Hmm, yes. This partially "worked" because the linear scan would continue
after but it starts in the wrong place so the search cost was still
reduced.

> > +				break;
> > +			}
> > +
> > +			/*
> > +			 * If low PFNs are being found and discarded then
> > +			 * limit the scan as fast searching is finding
> > +			 * poor candidates.
> > +			 */
> 
> I wonder about the "low PFNs are being found and discarded" part. Maybe
> I'm missing it, but I don't see them being discarded above, this seems
> to be the first check against cc->migrate_pfn. With the min() part in
> update_fast_start_pfn(), does it mean we can actually go back and rescan
> (or skip thanks to skip bits, anyway) again pageblocks that we already
> scanned?
> 

Extremely poor phrasing. My mind was thinking in terms of discarding
unsuitable candidates as they were below the migration scanner and it
did not translate properly.

Based on your feedback, how does the following untested diff look?

diff --git a/mm/compaction.c b/mm/compaction.c
index 6f649a3bd256..ccc38af323ab 100644
--- a/mm/compaction.c
+++ b/mm/compaction.c
@@ -1572,16 +1572,15 @@ static unsigned long fast_find_migrateblock(struct compact_control *cc)
 	     order--) {
 		struct free_area *area = &cc->zone->free_area[order];
 		struct list_head *freelist;
-		unsigned long nr_skipped = 0;
 		unsigned long flags;
-		struct page *freepage;
+		struct page *freepage, *tmp;
 
 		if (!area->nr_free)

----

TASK REQUIREMENTS:
A) In the compaction thread, which file does the diff modify?
B) Print the compaction thread from "diff --git a/mm/compaction.c" up to and including "fast_find_migrateblock(struct compact_control *cc)".
C) Carry on the compaction thread from its last line.

----

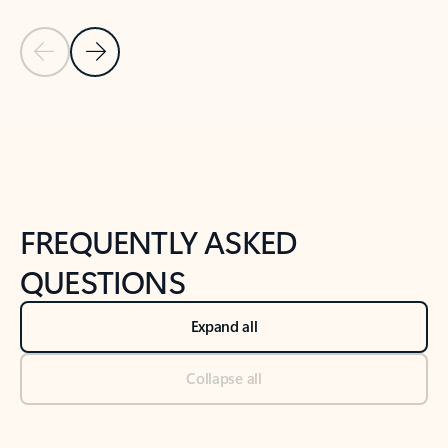
Previous Slide
Next Slide
Back to tabs
Back to NEWS AND TIPS-What's new tab section
FREQUENTLY ASKED
QUESTIONS
Expand all
Collapse all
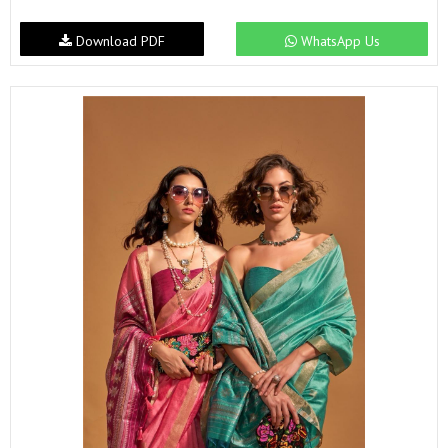
Download PDF
WhatsApp Us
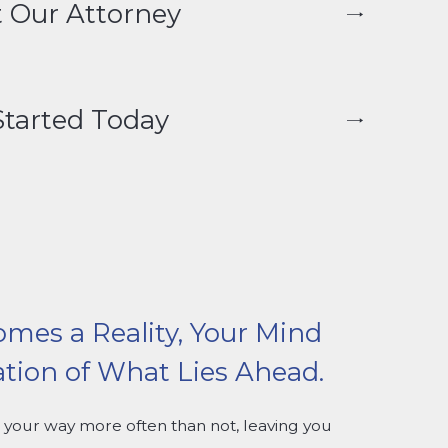
 Our Attorney
Started Today
omes a Reality, Your Mind
ation of What Lies Ahead.
your way more often than not, leaving you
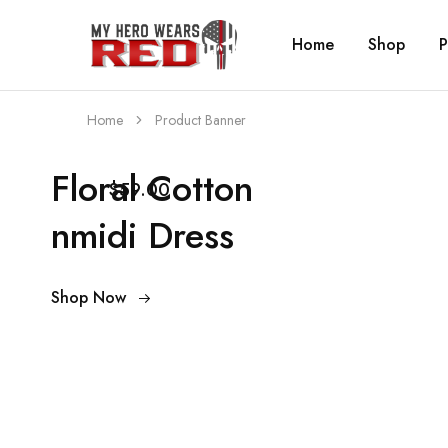
Home
Shop
P
MyHero
Fitness
WearsRed
Equipment
Store
Home
Product Banner
Floral Cotton
$59.00
nmidi Dress
Shop Now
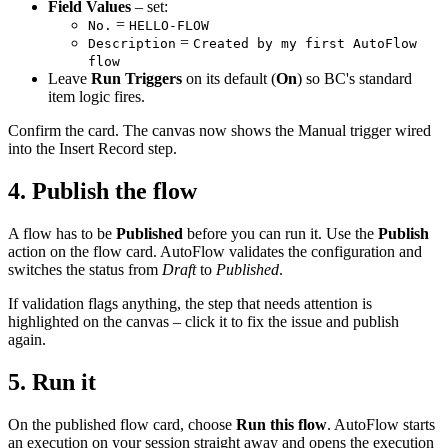
Field Values
– set:
=
No.
HELLO-FLOW
=
Description
Created by my first AutoFlow
flow
Leave
Run Triggers
on its default (
On
) so BC's standard
item logic fires.
Confirm the card. The canvas now shows the Manual trigger wired
into the Insert Record step.
4. Publish the flow
A flow has to be
Published
before you can run it. Use the
Publish
action on the flow card. AutoFlow validates the configuration and
switches the status from
Draft
to
Published
.
If validation flags anything, the step that needs attention is
highlighted on the canvas – click it to fix the issue and publish
again.
5. Run it
On the published flow card, choose
Run this flow
. AutoFlow starts
an execution on your session straight away and opens the execution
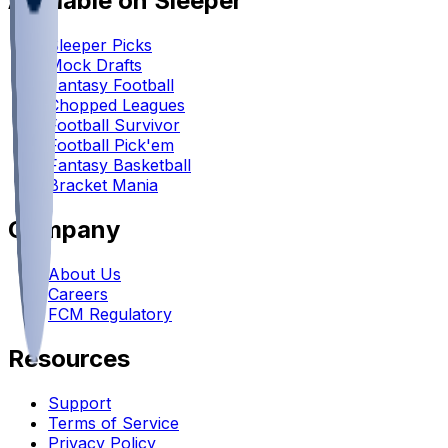
Available on Sleeper
Sleeper Picks
Mock Drafts
Fantasy Football
Chopped Leagues
Football Survivor
Football Pick'em
Fantasy Basketball
Bracket Mania
Company
About Us
Careers
FCM Regulatory
Resources
Support
Terms of Service
Privacy Policy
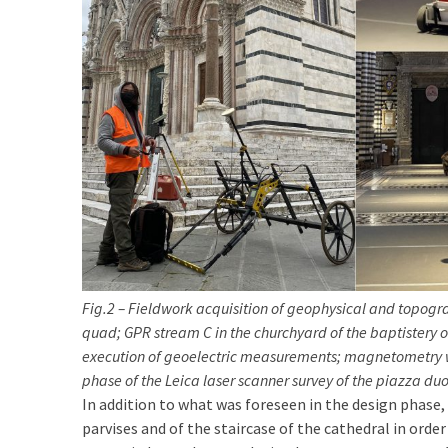
Fig.2 – Fieldwork acquisition of geophysical and topog
quad; GPR stream C in the churchyard of the baptistery o
execution of geoelectric measurements; magnetometry wi
phase of the Leica laser scanner survey of the piazza d
In addition to what was foreseen in the design phase
parvises and of the staircase of the cathedral in ord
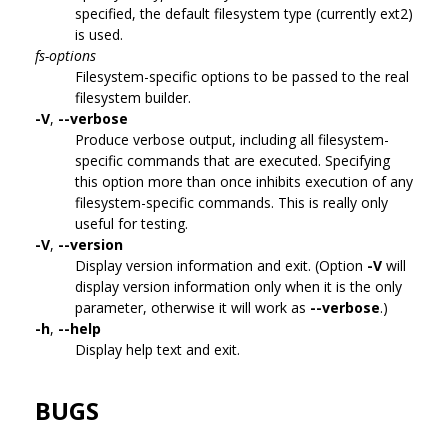
specified, the default filesystem type (currently ext2)
is used.
fs-options
Filesystem-specific options to be passed to the real
filesystem builder.
-V
,
--verbose
Produce verbose output, including all filesystem-
specific commands that are executed. Specifying
this option more than once inhibits execution of any
filesystem-specific commands. This is really only
useful for testing.
-V
,
--version
Display version information and exit. (Option
-V
will
display version information only when it is the only
parameter, otherwise it will work as
--verbose
.)
-h
,
--help
Display help text and exit.
BUGS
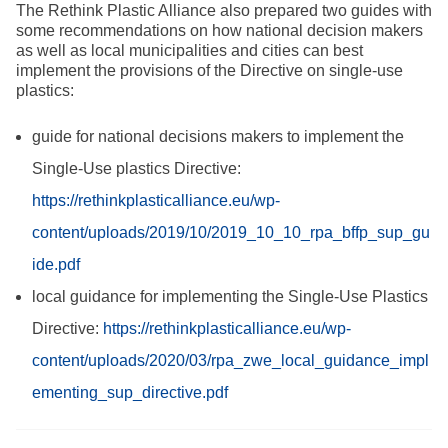
The Rethink Plastic Alliance also prepared two guides with
some recommendations on how national decision makers
as well as local municipalities and cities can best
implement the provisions of the Directive on single-use
plastics:
guide for national decisions makers to implement the
Single-Use plastics Directive:
https://rethinkplasticalliance.eu/wp-
content/uploads/2019/10/2019_10_10_rpa_bffp_sup_gu
ide.pdf
local guidance for implementing the Single-Use Plastics
Directive:
https://rethinkplasticalliance.eu/wp-
content/uploads/2020/03/rpa_zwe_local_guidance_impl
ementing_sup_directive.pdf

----

ANSWER SET:
A) mm/compaction.c

B)
diff --git a/mm/compaction.c b/mm/compaction.c
index 6f649a3bd256..ccc38af323ab 100644
--- a/mm/compaction.c
+++ b/mm/compaction.c
@@ -1572,16 +1572,15 @@ static unsigned long fast_find_migrateblock(struct compact_control *cc)

C)
 			continue;
 
 		spin_lock_irqsave(&cc->zone->lock, flags);
 		freelist = &area->free_list[MIGRATE_MOVABLE];
-		list_for_each_entry(freepage, freelist, lru) {
+		list_for_each_entry_safe(freepage, tmp, freelist, lru) {
 			unsigned long free_pfn;
 
 			nr_scanned++;
@@ -1593,15 +1592,10 @@ static unsigned long fast_find_migrateblock(struct compact_control *cc)
 				 * soon
 				 */
 				if (get_pageblock_skip(freepage)) {
-
 					if (list_is_last(freelist, &freepage->lru))
 						break;
 
-					nr_skipped++;
-					list_del(&freepage->lru);
-					list_add_tail(&freepage->lru, freelist);
-					if (nr_skipped > 2)
-						break;
+					list_move_tail(&freepage->lru, freelist);
 					continue;
 				}
 
@@ -1616,9 +1610,11 @@ static unsigned long fast_find_migrateblock(struct compact_control *cc)
 			}
 
 			/*
-			 * If low PFNs are being found and discarded then
-			 * limit the scan as fast searching is finding
-			 * poor candidates.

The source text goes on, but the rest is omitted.